- **ЗАДАНИЯ**:
1. В отрывке о мальчике перепишите фрагмент, который начинается со слов «Услышав потрясшую меня» и заканчивается словами «менял его сам.», заменив «фойе» на «вестибюле».
2. Соберите все строки записей, где встречается слово «Simulator».

- **ОТРЫВОК**:
○ ○ ○
Полная версия:
Занавес остаётся открытым
Через десять лет, выйдя на свободу, мать забрала сына к себе. Ей дали комнату на двоих в новом доме, в хорошей квартире. И тут на мальчика обрушились чудовищные испытания. Мать не просто избивала его, она изощрялась в своём изуверстве! Соседи часто видели мальчика дрожащим от ужаса на лестничной площадке, совершенно голого. Но истязательнице было этого мало. Она намазывала тот орган, который обличает в нём мальчика, мелом и, открывая дверь, колотила его по рукам, чтобы он не смел закрываться.
Услышав потрясшую меня историю, я захотела немедленно увидеть этого «бедолагу». И увидела в фойе новой школы мальчика в залатанной-перезалатанной школьной куртке, но с ослепительно белым и накрахмаленным воротничком. Он ежедневно менял его сам.
Было очевидно: он успел получить хорошее воспитание. Умное, сильное лицо, гордо посаженная голова, достоинство в каждом жесте. О чём-то свободно и непринуждённо разговаривает с товарищем. Нет и намёка на семейную драму. Таких не жалеют! Таких уважают! Дядя! Есть на Руси и никогда не переведутся благородные рыцари-мужчины!
И вот я опять в конфликте, так как «полезла в дела чужой школы»…
Мы подняли шум, пошли к юристам, к одному адвокату приходили даже домой, но все они разводили руками… и отговаривали обращаться в суд. Тем временем директор и мать объединили усилия в борьбе против нас…
Зашевелились и в нашей школе. Увидели двух наивных девчонок, которые никого тут не боятся, и поплыли к нам в руки «факты» со всех сторон.
○ ○ ○
- **ИСХОДНЫЕ ДАННЫЕ**:
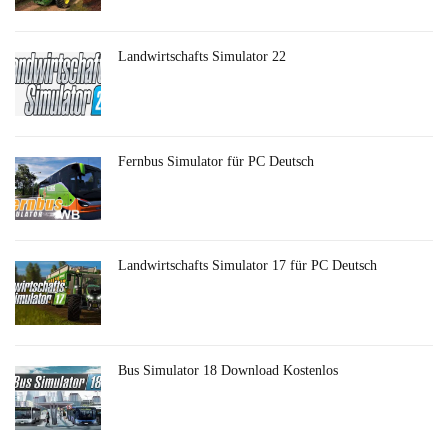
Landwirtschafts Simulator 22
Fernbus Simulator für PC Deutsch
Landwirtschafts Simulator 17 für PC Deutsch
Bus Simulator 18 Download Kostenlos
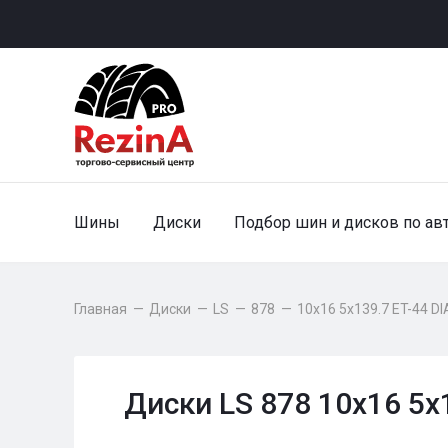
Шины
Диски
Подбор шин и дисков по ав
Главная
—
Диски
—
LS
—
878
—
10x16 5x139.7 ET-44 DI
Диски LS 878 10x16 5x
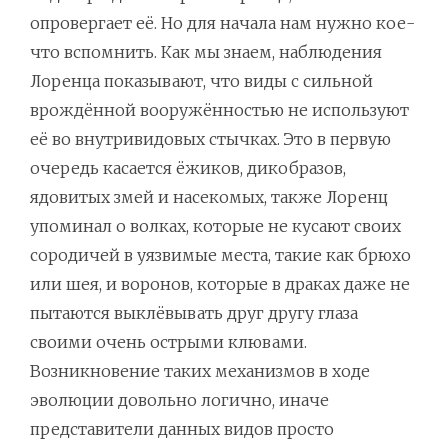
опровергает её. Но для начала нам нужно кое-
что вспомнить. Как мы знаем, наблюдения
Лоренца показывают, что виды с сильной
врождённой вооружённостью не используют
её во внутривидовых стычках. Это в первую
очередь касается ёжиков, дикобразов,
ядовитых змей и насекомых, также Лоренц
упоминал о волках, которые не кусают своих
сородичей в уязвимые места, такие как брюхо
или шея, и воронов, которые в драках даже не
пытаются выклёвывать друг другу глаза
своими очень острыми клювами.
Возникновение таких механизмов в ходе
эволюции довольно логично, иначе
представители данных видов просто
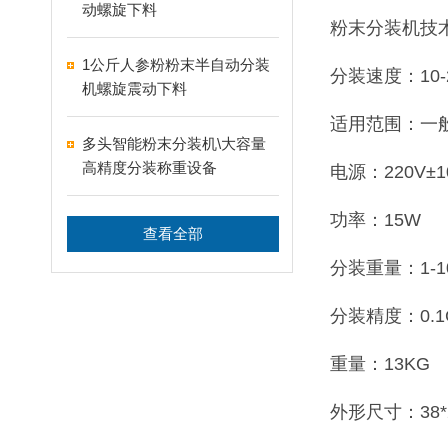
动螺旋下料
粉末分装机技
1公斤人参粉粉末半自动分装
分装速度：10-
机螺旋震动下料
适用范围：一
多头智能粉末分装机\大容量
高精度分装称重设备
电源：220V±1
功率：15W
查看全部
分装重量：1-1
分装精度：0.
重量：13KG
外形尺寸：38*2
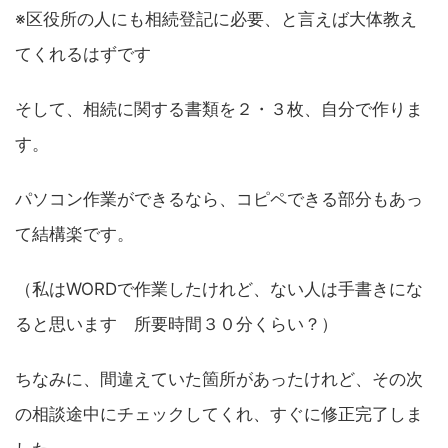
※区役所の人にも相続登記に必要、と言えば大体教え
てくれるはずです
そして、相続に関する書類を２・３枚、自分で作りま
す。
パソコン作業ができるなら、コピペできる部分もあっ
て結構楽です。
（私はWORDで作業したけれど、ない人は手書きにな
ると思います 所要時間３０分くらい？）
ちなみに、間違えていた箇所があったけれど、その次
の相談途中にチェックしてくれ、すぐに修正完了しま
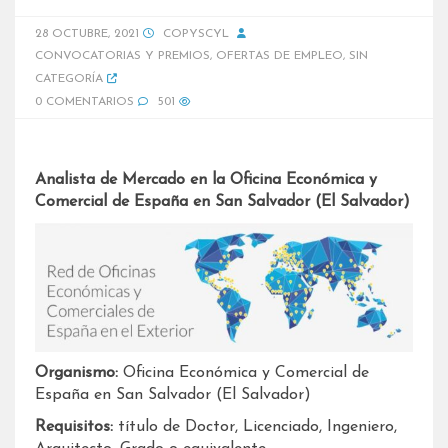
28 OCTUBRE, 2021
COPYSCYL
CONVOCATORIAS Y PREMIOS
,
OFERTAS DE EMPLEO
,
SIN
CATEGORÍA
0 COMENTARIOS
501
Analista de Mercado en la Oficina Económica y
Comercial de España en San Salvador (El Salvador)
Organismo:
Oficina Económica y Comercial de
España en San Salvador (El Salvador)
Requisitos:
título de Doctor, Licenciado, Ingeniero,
○ ○ ○
- **ОТВЕТЫ**:
1.
Услышав потрясшую меня историю, я захотела немедленно увидеть этого «бедолагу». И увидела в вестибюле новой школы мальчика в залатанной-перезалатанной школьной куртке, но с ослепительно белым и накрахмаленным воротничком. Он ежедневно менял его сам.

2.
Landwirtschafts Simulator 22
Fernbus Simulator für PC Deutsch
Landwirtschafts Simulator 17 für PC Deutsch
Bus Simulator 18 Download Kostenlos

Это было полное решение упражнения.